American businessman (1949–2014)

Glenn Allen Britt (May 6, 1949 – June 11, 2014) was an American businessman and the former chairman and CEO of Time Warner Cable.

== Early life and education ==
Glenn Britt was born in Washington, D.C., and grew up in New York City. He attended Dartmouth College, where he graduated magna cum laude with a bachelor's degree in economics in 1971. Britt later earned an MBA from the Tuck School of Business at Dartmouth in 1972.

== Career ==

=== Early career ===
Britt began his career in the telecommunications industry at the American Television and Communications (ATC) division of Time Inc. in 1972. He held various finance and marketing positions before becoming vice president and Treasurer of Time Inc. in 1986.

=== Time Warner Cable ===
In 1990, Britt joined Time Warner Cable, where he played a key role in the company's growth and expansion. He became the CFO in 1992 and became President of Time Warner Cable Ventures in 1999, focusing on developing new businesses and technologies.

Britt was named president and CEO of Time Warner Cable in 2001 and became chairman and CEO in 2009.

During his tenure, Britt oversaw the company's spin-off from Time Warner Inc. in 2009, making Time Warner Cable an independent, publicly traded company. His leadership was marked by a focus on improving customer service and expanding the company's technological capabilities.

== Legacy and impact ==
Britt was recognized as a visionary leader in the telecommunications industry. He served on the boards of various organizations, including Xerox Corporation and the National Cable & Telecommunications Association (NCTA). Britt's contributions to the industry were honored with several awards, including induction into the Broadcasting & Cable Hall of Fame in 2011.

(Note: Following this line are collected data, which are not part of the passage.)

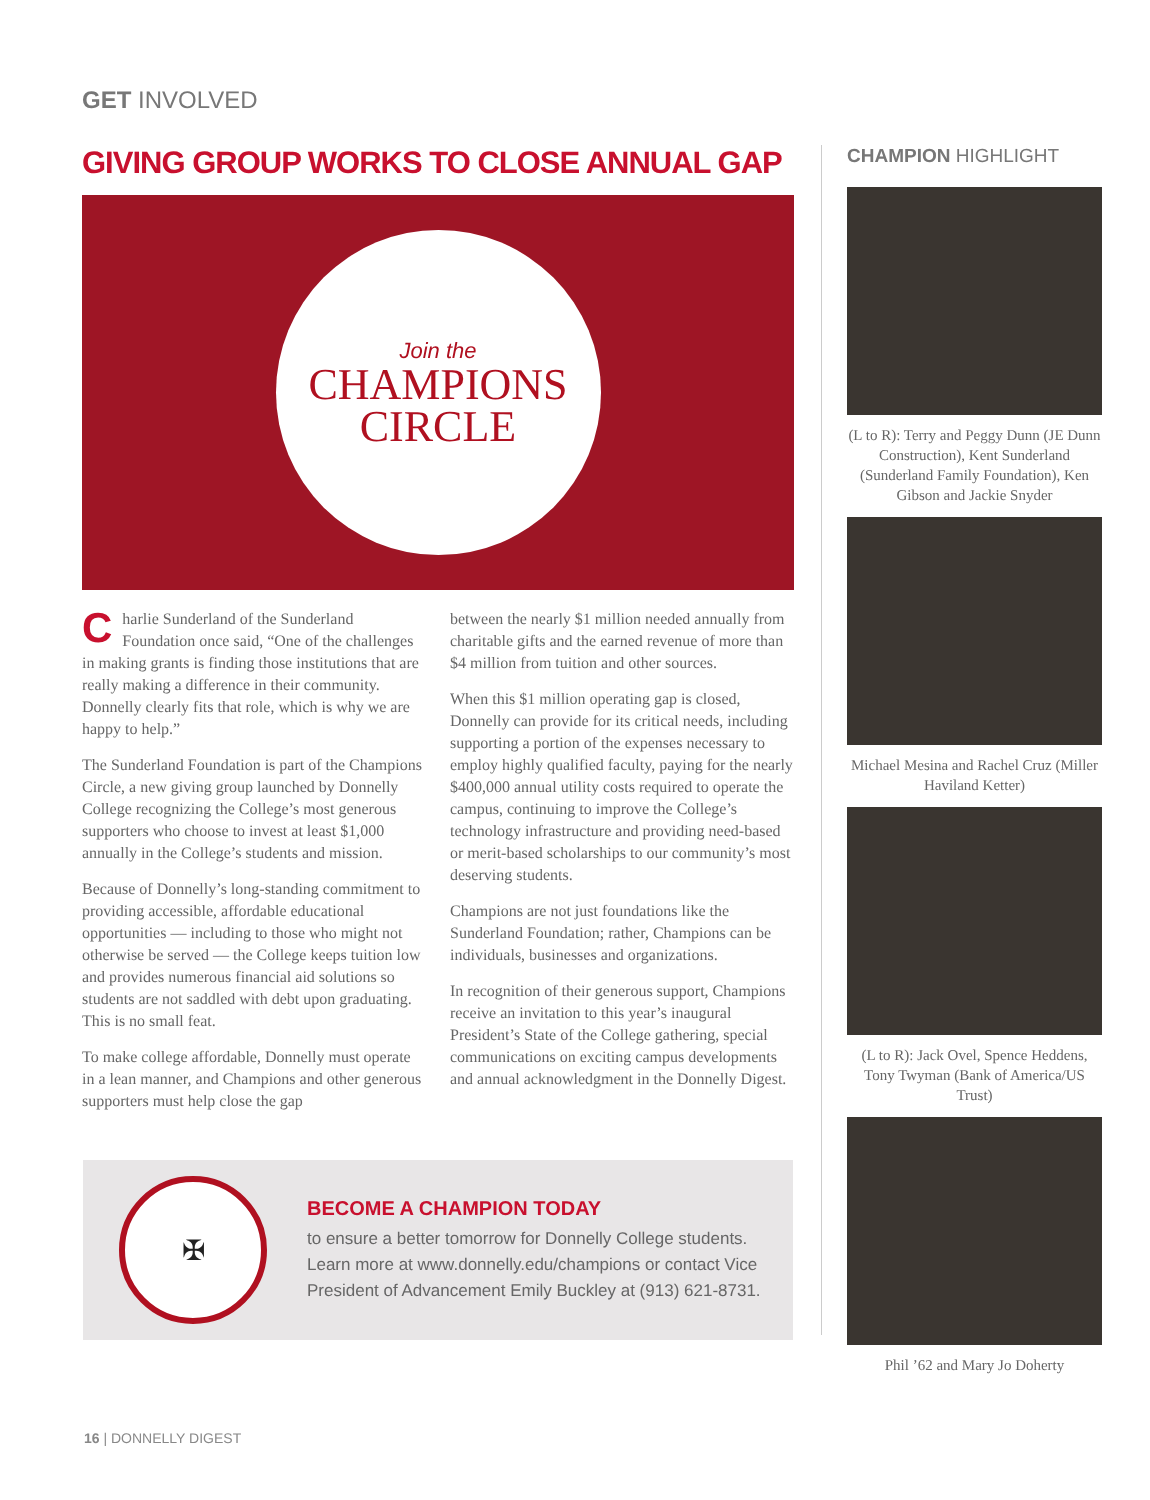GET INVOLVED
GIVING GROUP WORKS TO CLOSE ANNUAL GAP
Join the
CHAMPIONS
CIRCLE
Charlie Sunderland of the Sunderland Foundation once said, “One of the challenges in making grants is finding those institutions that are really making a difference in their community. Donnelly clearly fits that role, which is why we are happy to help.”
The Sunderland Foundation is part of the Champions Circle, a new giving group launched by Donnelly College recognizing the College’s most generous supporters who choose to invest at least $1,000 annually in the College’s students and mission.
Because of Donnelly’s long-standing commitment to providing accessible, affordable educational opportunities — including to those who might not otherwise be served — the College keeps tuition low and provides numerous financial aid solutions so students are not saddled with debt upon graduating. This is no small feat.
To make college affordable, Donnelly must operate in a lean manner, and Champions and other generous supporters must help close the gap
between the nearly $1 million needed annually from charitable gifts and the earned revenue of more than $4 million from tuition and other sources.
When this $1 million operating gap is closed, Donnelly can provide for its critical needs, including supporting a portion of the expenses necessary to employ highly qualified faculty, paying for the nearly $400,000 annual utility costs required to operate the campus, continuing to improve the College’s technology infrastructure and providing need-based or merit-based scholarships to our community’s most deserving students.
Champions are not just foundations like the Sunderland Foundation; rather, Champions can be individuals, businesses and organizations.
In recognition of their generous support, Champions receive an invitation to this year’s inaugural President’s State of the College gathering, special communications on exciting campus developments and annual acknowledgment in the Donnelly Digest.
✠
BECOME A CHAMPION TODAY
to ensure a better tomorrow for Donnelly College students. Learn more at www.donnelly.edu/champions or contact Vice President of Advancement Emily Buckley at (913) 621-8731.
CHAMPION HIGHLIGHT
(L to R): Terry and Peggy Dunn (JE Dunn Construction), Kent Sunderland (Sunderland Family Foundation), Ken Gibson and Jackie Snyder
Michael Mesina and Rachel Cruz (Miller Haviland Ketter)
(L to R): Jack Ovel, Spence Heddens, Tony Twyman (Bank of America/US Trust)
Phil ’62 and Mary Jo Doherty
16 | DONNELLY DIGEST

Britt was known for advocating for innovation in the industry, including the rollout of high-definition television, digital video recorders, and broadband internet services.

===Dartmouth College===

In 2024, Dartmouth College announced a $150 million bequest to the college and its Tuck School of Business from Britt and his wife, Barbara, who died in 2023.
The Britts' donation is the largest bequest for scholarships in Dartmouth's 255-year history.
The Tuck School will receive one-fourth of the Britts' gift, making it "the largest single outright gift" in Tuck's history. During their lifetimes, the Britts were active Dartmouth donors and established the Britt Impact Technology Series at the Glassmeyer/McNamee Center for Digital Strategies at the Tuck School.

== Personal life ==
Glenn Britt was married to Barbara Britt in 1975. The couple had no children. He died on June 11, 2014, at the age of 65, after a battle with melanoma.